# Dataset section:

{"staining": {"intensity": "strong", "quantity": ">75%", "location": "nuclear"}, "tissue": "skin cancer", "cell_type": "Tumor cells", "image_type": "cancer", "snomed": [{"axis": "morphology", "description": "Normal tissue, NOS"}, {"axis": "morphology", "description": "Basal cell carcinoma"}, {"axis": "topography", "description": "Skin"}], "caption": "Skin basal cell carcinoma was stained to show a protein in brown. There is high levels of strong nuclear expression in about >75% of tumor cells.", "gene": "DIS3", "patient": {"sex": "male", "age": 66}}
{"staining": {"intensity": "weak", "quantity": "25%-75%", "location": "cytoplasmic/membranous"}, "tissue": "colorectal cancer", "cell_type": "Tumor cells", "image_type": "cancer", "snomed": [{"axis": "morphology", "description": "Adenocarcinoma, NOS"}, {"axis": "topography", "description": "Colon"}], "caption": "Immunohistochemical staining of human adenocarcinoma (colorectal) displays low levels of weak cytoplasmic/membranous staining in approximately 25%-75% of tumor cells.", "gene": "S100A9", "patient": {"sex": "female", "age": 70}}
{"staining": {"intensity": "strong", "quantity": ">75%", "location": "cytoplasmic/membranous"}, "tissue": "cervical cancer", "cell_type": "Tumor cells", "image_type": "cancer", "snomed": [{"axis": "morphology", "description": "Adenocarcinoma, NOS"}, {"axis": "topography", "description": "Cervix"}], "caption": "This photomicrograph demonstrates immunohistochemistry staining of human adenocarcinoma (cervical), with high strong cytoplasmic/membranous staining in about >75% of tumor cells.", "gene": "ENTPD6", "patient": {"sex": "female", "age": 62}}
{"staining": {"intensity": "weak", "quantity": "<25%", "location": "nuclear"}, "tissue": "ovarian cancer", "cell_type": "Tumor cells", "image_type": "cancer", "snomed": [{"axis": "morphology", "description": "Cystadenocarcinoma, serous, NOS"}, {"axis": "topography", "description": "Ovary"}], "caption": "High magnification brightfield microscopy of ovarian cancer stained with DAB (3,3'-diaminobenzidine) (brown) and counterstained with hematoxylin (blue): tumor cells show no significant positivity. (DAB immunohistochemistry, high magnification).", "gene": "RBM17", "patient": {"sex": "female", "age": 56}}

# What is being asked:
Reproduce every line above containing "brown".

# Reply:
{"staining": {"intensity": "strong", "quantity": ">75%", "location": "nuclear"}, "tissue": "skin cancer", "cell_type": "Tumor cells", "image_type": "cancer", "snomed": [{"axis": "morphology", "description": "Normal tissue, NOS"}, {"axis": "morphology", "description": "Basal cell carcinoma"}, {"axis": "topography", "description": "Skin"}], "caption": "Skin basal cell carcinoma was stained to show a protein in brown. There is high levels of strong nuclear expression in about >75% of tumor cells.", "gene": "DIS3", "patient": {"sex": "male", "age": 66}}
{"staining": {"intensity": "weak", "quantity": "<25%", "location": "nuclear"}, "tissue": "ovarian cancer", "cell_type": "Tumor cells", "image_type": "cancer", "snomed": [{"axis": "morphology", "description": "Cystadenocarcinoma, serous, NOS"}, {"axis": "topography", "description": "Ovary"}], "caption": "High magnification brightfield microscopy of ovarian cancer stained with DAB (3,3'-diaminobenzidine) (brown) and counterstained with hematoxylin (blue): tumor cells show no significant positivity. (DAB immunohistochemistry, high magnification).", "gene": "RBM17", "patient": {"sex": "female", "age": 56}}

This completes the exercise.